May is Foster Family Awarness Month in Fairfax County, she said, and the Butterfly Days event at Springfield Mall last weekend was a community outreach program to help attract new volunteers into the foster parenting world.

"A woman came by yesterday and said she signed up to be a foster parent after this event last year," said Suau, a community educator with the Fairfax County Department of Family Services Foster Care and Adoption Program. "She told me she had just finished getting her approval. It's so exciting," she said.

Most of the children in foster care will be reunited with their natural parents or their birth family, said Anniell Miller, a trainer in the program. "The huge challenge of being a foster parent is being able to deal with that reunification and finding the joy in that for the child they've come to love," she said.

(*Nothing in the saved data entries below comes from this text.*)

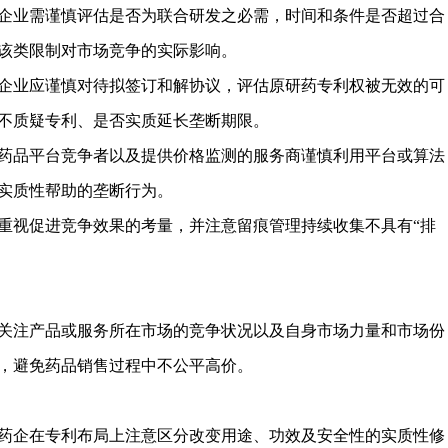
企业需谨慎评估是否为联合研发之必需，时间和条件是否超过合
该类限制对市场竞争的实际影响。
企业应谨慎对待拟签订和解协议，评估原研药专利权被无效的可
不质疑专利、是否实质延长垄断期限。
药品平台竞争者以及提供价格监测的服务商谨慎利用平台或算法
实质性帮助的垄断行为。
重视促进竞争效果的考量，并注意留痕管理持续收集不具有“排
关注产品或服务所在市场的竞争状况以及自身市场力量和市场份
，避免药品销售过程中不公平高价。
药企在专利布局上注意区分改变用途、功效及安全性的实质性修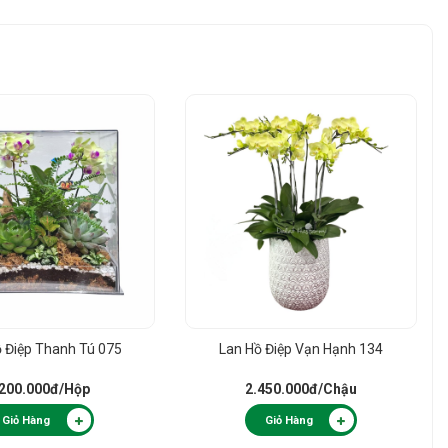
ồ Điệp Thanh Tú 075
Lan Hồ Điệp Vạn Hạnh 134
.200.000đ
/Hộp
2.450.000đ
/Chậu
Giỏ Hàng
Giỏ Hàng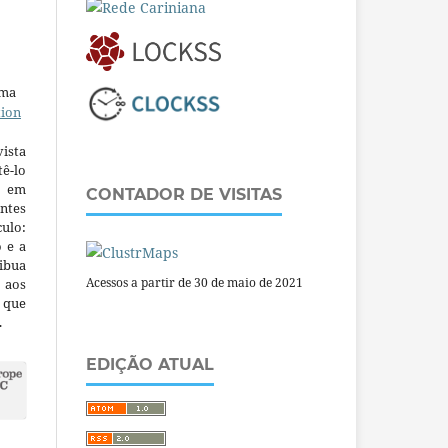
uma
tion
ista
ê-lo
m em
CONTADOR DE VISITAS
ntes
culo:
o e a
ibua
Acessos a partir de 30 de maio de 2021
 aos
a que
.
EDIÇÃO ATUAL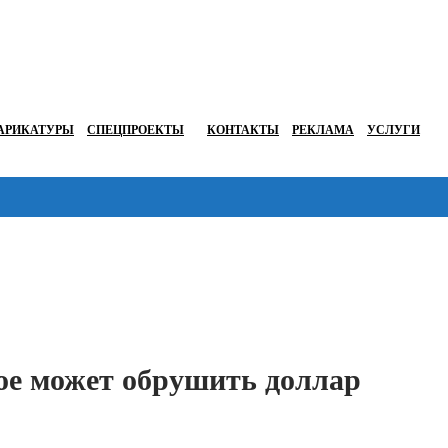
АРИКАТУРЫ
СПЕЦПРОЕКТЫ
КОНТАКТЫ
РЕКЛАМА
УСЛУГИ
Перейти в
ое может обрушить доллар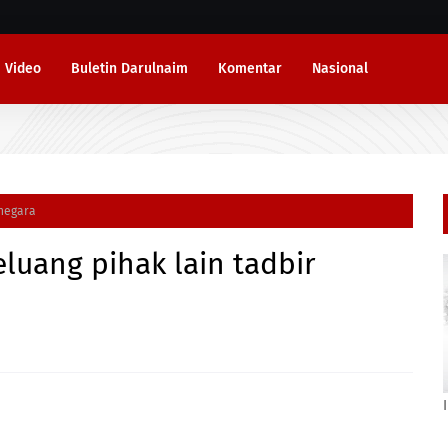
Video
Buletin Darulnaim
Komentar
Nasional
 negara
luang pihak lain tadbir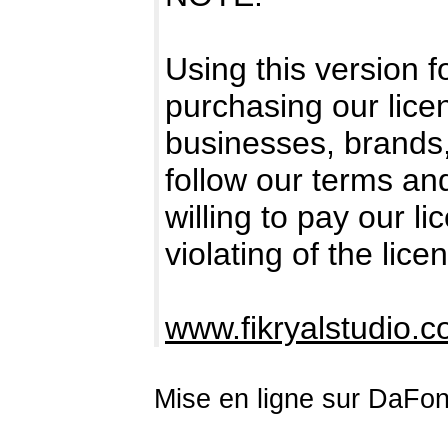
Using this version 
purchasing our licen
businesses, brands
follow our terms an
willing to pay our l
violating of the lice
www.fikryalstudio.
Mise en ligne sur DaFon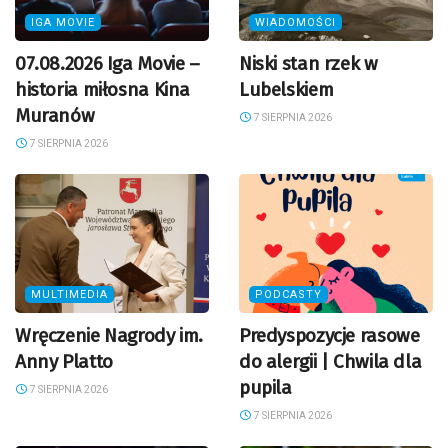
IGA MOVIE
WIADOMOŚCI
07.08.2026 Iga Movie –
Niski stan rzek w
historia miłosna Kina
Lubelskiem
Muranów
7 SIERPNIA 2026
7 SIERPNIA 2026
MULTIMEDIA
PODCASTY
Wręczenie Nagrody im.
Predyspozycje rasowe
Anny Platto
do alergii | Chwila dla
pupila
7 SIERPNIA 2026
7 SIERPNIA 2026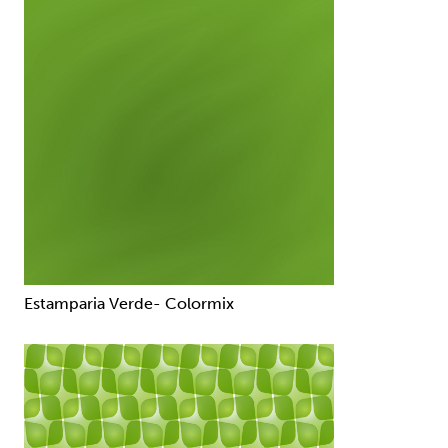
Estamparia Verde- Colormix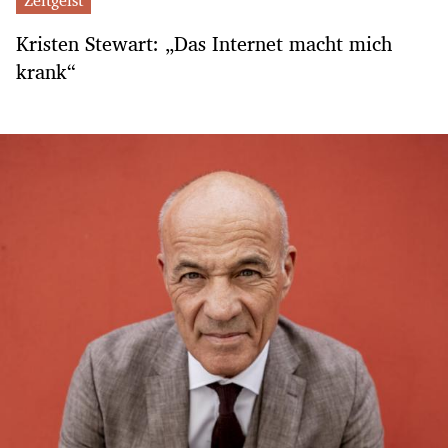
Kristen Stewart: „Das Internet macht mich
krank“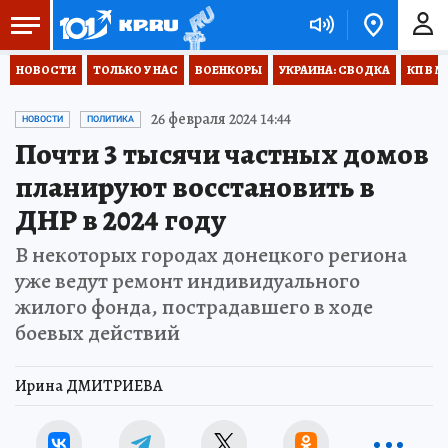
НОВОСТИ
ТОЛЬКО У НАС
ВОЕНКОРЫ
УКРАИНА: СВОДКА
КП В М
26 февраля 2024 14:44
НОВОСТИ
ПОЛИТИКА
Почти 3 тысячи частных домов
планируют восстановить в
ДНР в 2024 году
В некоторых городах донецкого региона
уже ведут ремонт индивидуального
жилого фонда, пострадавшего в ходе
боевых действий
Ирина ДМИТРИЕВА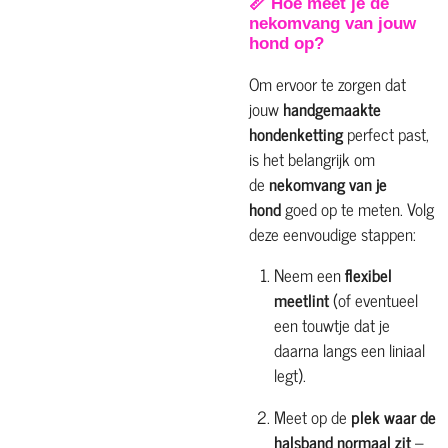
📏 Hoe meet je de
nekomvang van jouw
hond op?
Om ervoor te zorgen dat
jouw
handgemaakte
hondenketting
perfect past,
is het belangrijk om
de
nekomvang van je
hond
goed op te meten. Volg
deze eenvoudige stappen:
Neem een
flexibel
meetlint
(of eventueel
een touwtje dat je
daarna langs een liniaal
legt).
Meet op de
plek waar de
halsband normaal zit
–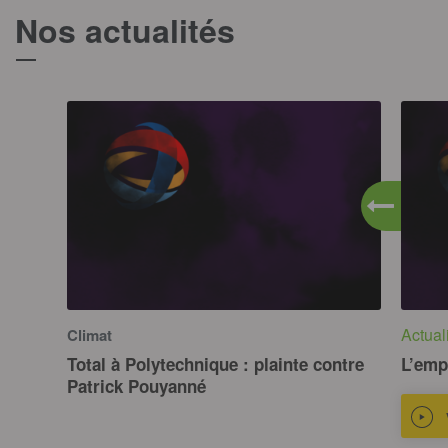
Nos actualités
T
Actual
Climat
Total à Polytechnique : plainte contre
L’emp
Patrick Pouyanné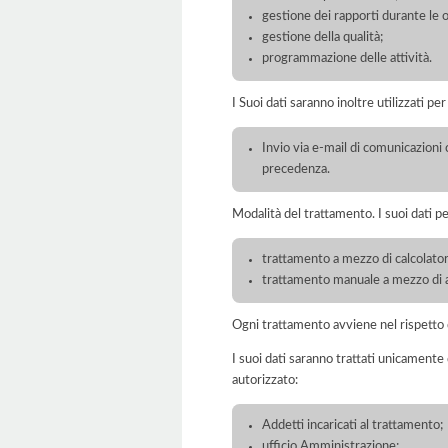
gestione dei rapporti durante le o
gestione della qualità;
programmazione delle attività.
I Suoi dati saranno inoltre utilizzati pe
Invio via e-mail di comunicazioni c
precedenza.
Modalità del trattamento. I suoi dati p
trattamento a mezzo di calcolatori
trattamento manuale a mezzo di ar
Ogni trattamento avviene nel rispetto d
I suoi dati saranno trattati unicamente
autorizzato:
Addetti incaricati al trattamento;
ufficio Amministrazione;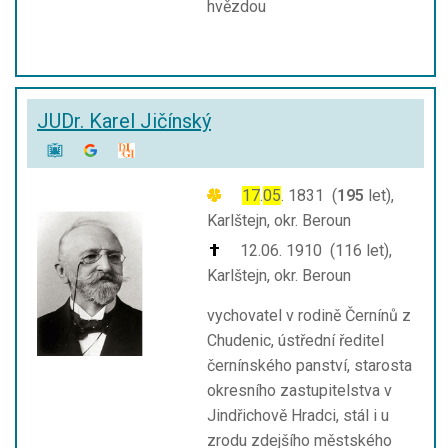
hvězdou
JUDr. Karel Jičínský
17
.
05
. 1831 (
195
let),
Karlštejn, okr. Beroun
12.06. 1910 (116 let),
Karlštejn, okr. Beroun
vychovatel v rodině Černínů z
Chudenic, ústřední ředitel
černínského panství, starosta
okresního zastupitelstva v
Jindřichově Hradci, stál i u
zrodu zdejšího městského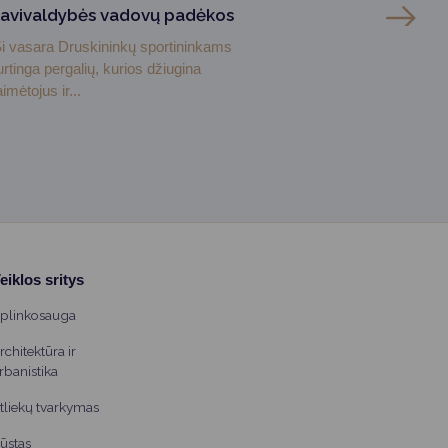
savivaldybės vadovų padėkos
i vasara Druskininkų sportininkams
urtinga pergalių, kurios džiugina
aimėtojus ir...
eiklos sritys
plinkosauga
rchitektūra ir
rbanistika
tliekų tvarkymas
ūstas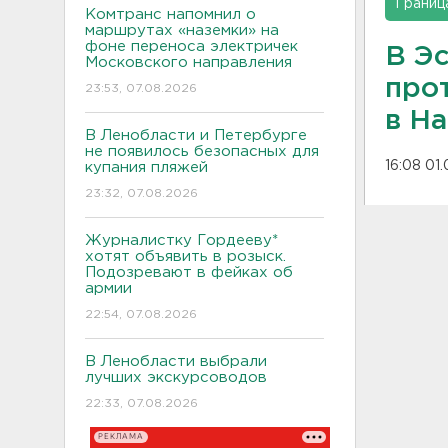
Границ
Комтранс напомнил о
маршрутах «наземки» на
фоне переноса электричек
В Эс
Московского направления
про
23:53, 07.08.2026
в Н
В Ленобласти и Петербурге
не появилось безопасных для
16:08 01
купания пляжей
23:32, 07.08.2026
Журналистку Гордееву*
хотят объявить в розыск.
Подозревают в фейках об
армии
22:54, 07.08.2026
В Ленобласти выбрали
лучших экскурсоводов
22:33, 07.08.2026
РЕКЛАМА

The most successful parents, who open their homes to children time and again, are able to make the transition "as easy as possible" for the child, knowing it's in their best interest.

"I would think it'd be so hard to be a foster parent," said Magda Alarcon, a coordinator for the visitation program and foster home evaluator. "But so many families tell me how much they love the work. It's very rewarding" to care for a child in need, she said.

THE FOSTER CARE program chose colorful foam butterflies to represent the children and the new opportunities available to them and their families. Suau said she hoped a few people who had taken information on the program would consider joining.

"We have too many children; we need more homes for them," she said, looking concerned. "We really don't want to have to keep moving them from place to place; we want to be able to put a child with a family where they can be happy."

A shortage of African-American and Hispanic homes exists, Suau said, two populations in which the number of foster children is growing. Placing children with families of similar backgrounds is important whenever possible, to ensure the child can grow in the same culture as their original home, she said.

"If we can get a couple people signed up from something like this, it's worth is," said Claudia McDowell, a supervisor from the foster care resource unit, between tying balloons. "Even if people can't be a foster parent, there are so many other ways to volunteer and help at-risk children across the county."

Spending a few hours inside a shopping mall, handing out information, is not a bad way to spend a Sunday, McDowell said.

"When you have a family come back a year after talking with us and tell us they signed up, it's a great feeling," she said.